I am still struggling to get my head around QFT and whilst I think I understand the method of generating functionals to compute correlation functions (as in my question here), my course notes often use Wick's theorem for calculations, and I'd really like to understand how that works.
So if I return to the standard example of scalar Yukawa theory with interaction Lagrangian:
$$\mathcal{L}_{\text{int}}=-g\psi^{\dagger}\psi\phi$$
I would like to know how to compute quantities like:
$$\langle \Omega|T[\psi^{\dagger}(x)\psi(y)\phi(z)]|\Omega\rangle$$
Where $T[…]$ represents the time-ordering operator. My understanding is that this can be expressed as:
$$\langle \Omega|T[\psi^{\dagger}(x)\psi(y)\phi(z)]|\Omega\rangle = \lim_{t\to\infty}\frac{\langle0|T[\psi_{I}^{\dagger}(x)\psi_{I}(y)\phi_{I}(z)\exp\left(-i\int_{-t}^{t}\mathcal{H}_{\text{int}}\:\mathrm{d}^{4}s\right)]|0\rangle}{\langle0|T[\exp\left(-i\int_{-t}^{t}\mathcal{H}_{\text{int}}\:\mathrm{d}^{4}s\right)]|0\rangle}$$
We can expand the exponential to (arbitrarily) first-order in $g$:
$$\langle0|T[\psi_{I}^{\dagger}(x)\psi_{I}(y)\phi_{I}(z)\exp\left(-i\int_{-t}^{t}\mathcal{H}_{\text{int}}\:\mathrm{d}^{4}s\right)]|0\rangle = \langle 0|T\left[\psi_{I}^{\dagger}(x)\psi_{I}(y)\phi_{I}(z)(1-ig\int_{-t}^{t}\psi_{I}^{\dagger}(s)\psi_{I}(s)\phi_{I}(s)\:\mathrm{d}^{4}s)\right]|0\rangle$$
By Wick's theorem, the zeroth order in $g$ has only 3 operators and so will inevitably yield a contribution of 0. The second gives:
$$\langle0|\int_{-t}^{t}T[\psi_{I}^{\dagger}(x)\psi_{I}(y)\phi_{I}(z)\psi_{I}^{\dagger}(s)\psi_{I}(s)\phi_{}(s)]\:\mathrm{d}^{4}s|0\rangle$$
However, I'm not sure what the best way to proceed is.
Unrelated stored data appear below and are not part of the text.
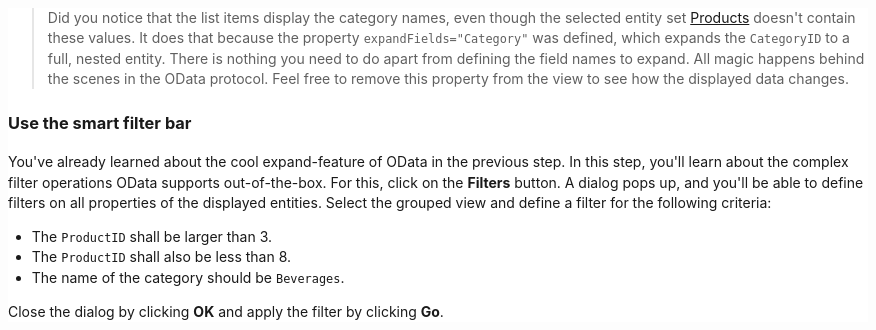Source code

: > Did you notice that the list items display the category names, even though the selected entity set [Products](https://services.odata.org/V2/Northwind/Northwind.svc/Products?$format=json) doesn't contain these values. It does that because the property `expandFields="Category"` was defined, which expands the `CategoryID` to a full, nested entity. There is nothing you need to do apart from defining the field names to expand. All magic happens behind the scenes in the OData protocol. Feel free to remove this property from the view to see how the displayed data changes.

### Use the smart filter bar

You've already learned about the cool expand-feature of OData in the previous step. In this step, you'll learn about the complex filter operations OData supports out-of-the-box. For this, click on the **Filters** button. A dialog pops up, and you'll be able to define filters on all properties of the displayed entities. Select the grouped view and define a filter for the following criteria:

* The `ProductID` shall be larger than 3.
* The `ProductID` shall also be less than 8.
* The name of the category should be `Beverages`.

Close the dialog by clicking **OK** and apply the filter by clicking **Go**.
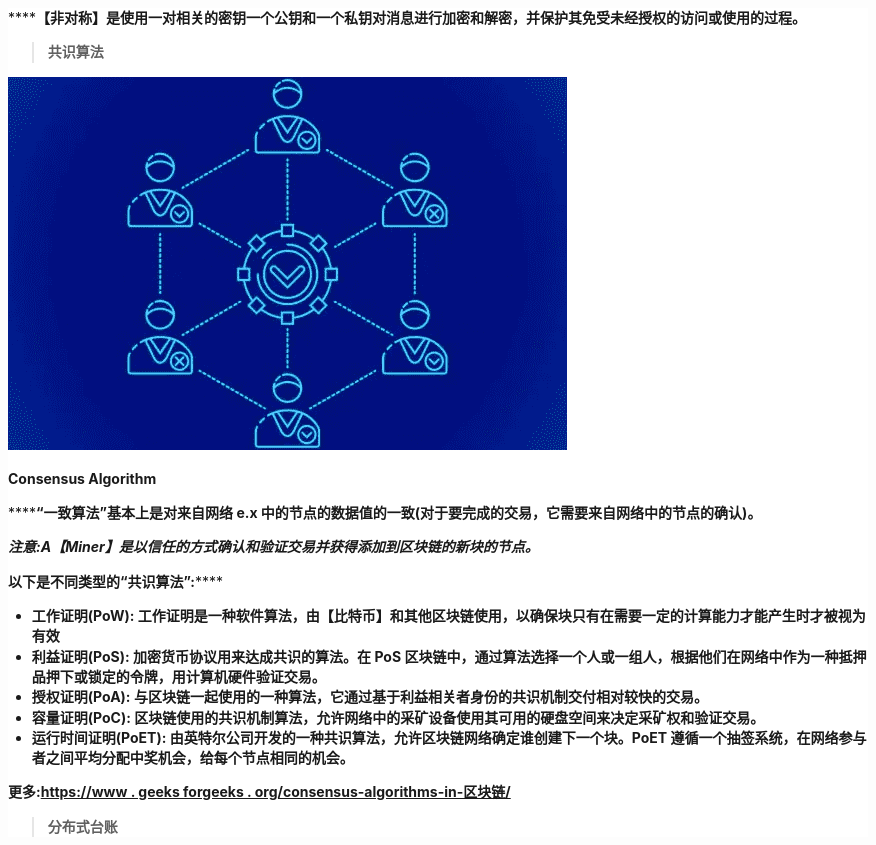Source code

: ******【非对称】**是使用一对相关的密钥一个公钥和一个私钥对消息进行加密和解密，并保护其免受未经授权的访问或使用的过程。****

> ******共识算法******

****![](img/63bcf1399fbc3a11bdccb3c24b4b6351.png)****

****Consensus Algorithm****

******“一致算法”**基本上是对来自网络 e.x 中的节点的数据值的一致(对于要完成的交易，它需要来自网络中的节点的确认)。****

****注意:***A****【Miner】****是以信任的方式确认和验证交易并获得添加到区块链的新块的节点。*******

****以下是不同类型的**“共识算法”:******

*   ******工作证明(PoW):** 工作证明是一种软件算法，由**【比特币】**和其他区块链使用，以确保块只有在需要一定的计算能力才能产生时才被视为有效****
*   ******利益证明(PoS):** 加密货币协议用来达成共识的算法。在 PoS 区块链中，通过算法选择一个人或一组人，根据他们在网络中作为一种抵押品押下或锁定的令牌，用计算机硬件验证交易。****
*   ******授权证明(PoA):** 与区块链一起使用的一种算法，它通过基于利益相关者身份的共识机制交付相对较快的交易。****
*   ******容量证明(PoC):** 区块链使用的共识机制算法，允许网络中的采矿设备使用其可用的硬盘空间来决定采矿权和验证交易。****
*   ******运行时间证明(PoET):** 由英特尔公司开发的一种共识算法，允许区块链网络确定谁创建下一个块。PoET 遵循一个抽签系统，在网络参与者之间平均分配中奖机会，给每个节点相同的机会。****

****更多:[https://www . geeks forgeeks . org/consensus-algorithms-in-区块链/](https://www.geeksforgeeks.org/consensus-algorithms-in-blockchain/)****

> ******分布式台账******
I can use Wick's theorem to expand the time-ordered string of operators in terms of products of operators, but then where do I go?
Best Answer
In your example there's two contractions giving two terms. Its amplitude is
$$ \left< \psi^{\dagger}_a(x) \psi^b(y) \phi(z) \right> = -i \lambda \int d^4 s \, \Delta_M(z - s) \Delta_m(y-s)^b_{\;c} \Delta_m(x-s)^c_{\;a} $$ $$ - i \lambda \int d^4 s \Delta_M(x - y) ^b_{\;a} \Delta_M(0)^c_{\;c} \Delta_m(s-x) + \mathcal{O}\left(\lambda^2\right). $$
How can I see that this is true? The algorithm is pretty simple, actually:
You have a term corresponding to each possible contraction. A contraction is a diagram where pairs of $(\psi^{\dagger}, \psi)$ and $(\phi, \phi)$ are replaced by the corresponding propagators.
You have to exclude the diagrams containing bubble subgraphs. A bubble graph is a graph with no external legs. An external leg is a contraction which has one of the fields appearing in the correlation bracket ($\psi^{\dagger}(x), \psi(y), \phi(z)$). This is because we want to account for the normalization $\mathcal{N}/\mathcal{N}_0$ as I mentioned in the answer to your previous question. Proofs of this can be found in any QFT textbook, e.g. Peskin-Schreder.
For each internal (interaction) vertex we have a factor of $$-i \lambda \int d^4 s. $$
Each term is a product of integrals over spacetime positions of internal (interaction) vertices and propagators.
In your example there's two $\phi$ fields, two $\psi$ fields and two $\psi^{\dagger}$ fields. Therefore we must contract $\phi$ with $\phi$, but we have a choice of which $\psi^{\dagger}$ gets contracted with specific $\psi$.
These correspond to the two diagrams below:
Both don't contain bubble subgraphs, however the second contains the tadpole divergence $\Delta_m(0)$. These divergences arise in QFT often. They have to be renormalized by requiring that $\left< \phi \right> = 0$, which is eqiuvalent to throwing away the tadpole contribution. (Actually, we don't just throw away mathematical expressions; we absorb them in the redefinition of fields).
The relevant part of your vertex amplitude is thus $$ \left< \psi^{\dagger}_a(x) \psi^b(y) \phi(z) \right> = -i \lambda \int d^4 s \, \Delta_M(z - s) \Delta_m(y-s)^b_{\;c} \Delta_m(x-s)^c_{\;a}. $$
Let me know if you have further questions.
P.S. oh and I supposed that $\psi$ and $\psi^{\dagger}$ are field multiplets, thus the internal indices $a, b, c$ labeling the components of the multiplet. If it's just a complex number then just throw these indices away :)